From Basel I to Basel II
Riaz Ahmed,Manzoor A. Khalidi
Market Forces , 2007,
Abstract: This paper examines the journey from Basel I to Basel II. It examines the historical developments and the circumstances that led to the formulation of the famous Basel-I Accord in 1988, and its further refinement over the next two decades culminating in the finalization of a comprehensive document viz., the Basel-II Accord. The objective of the paper is to provide an insight into the long drawn and painstaking consultative process conducted under the aegis of the Basel Committee on Banking Supervision to address some of the long-standing weaknesses inherent in the original Basel Capital Adequacy Accord. The paper examines the process of development of the Basel Accord from a simple and crude credit risk measurement based capital adequacy accord into a comprehensive risk control framework grounded on three pillars: one, the Capital Adequacy Pillar which aims to improve the link between Bank Capital and the risks that could lead to Bank Insolvency; two, the Supervisory Pillar which aims to improve the Supervision Capacity of the regulators / supervisors to control the risk of bank failure; and three, the Transparency Pillar which is aimed at enhancing the capacity of the market’s Self Regulatory Mechanism.
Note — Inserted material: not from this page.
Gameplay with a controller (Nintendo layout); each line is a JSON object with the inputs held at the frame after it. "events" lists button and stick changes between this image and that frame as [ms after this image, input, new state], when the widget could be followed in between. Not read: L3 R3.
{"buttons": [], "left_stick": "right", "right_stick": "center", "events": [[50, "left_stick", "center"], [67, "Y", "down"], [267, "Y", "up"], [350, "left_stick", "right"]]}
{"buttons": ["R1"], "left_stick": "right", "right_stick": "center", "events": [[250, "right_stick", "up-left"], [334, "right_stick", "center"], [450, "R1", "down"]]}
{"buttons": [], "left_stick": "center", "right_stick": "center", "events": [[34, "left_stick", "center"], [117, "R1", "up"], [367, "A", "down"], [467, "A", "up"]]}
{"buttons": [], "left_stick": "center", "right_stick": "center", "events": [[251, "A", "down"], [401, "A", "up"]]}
The paper acknowledges that by responding positively to some of the criticisms leveled at it during the various rounds of consultations the Committee has accommodated different points of views in the revised framework which has made it a more comprehensive and a more widely acceptable document for the bank supervisors around the world. The paper is expected to help facilitate a better understanding of the process of regulatory development.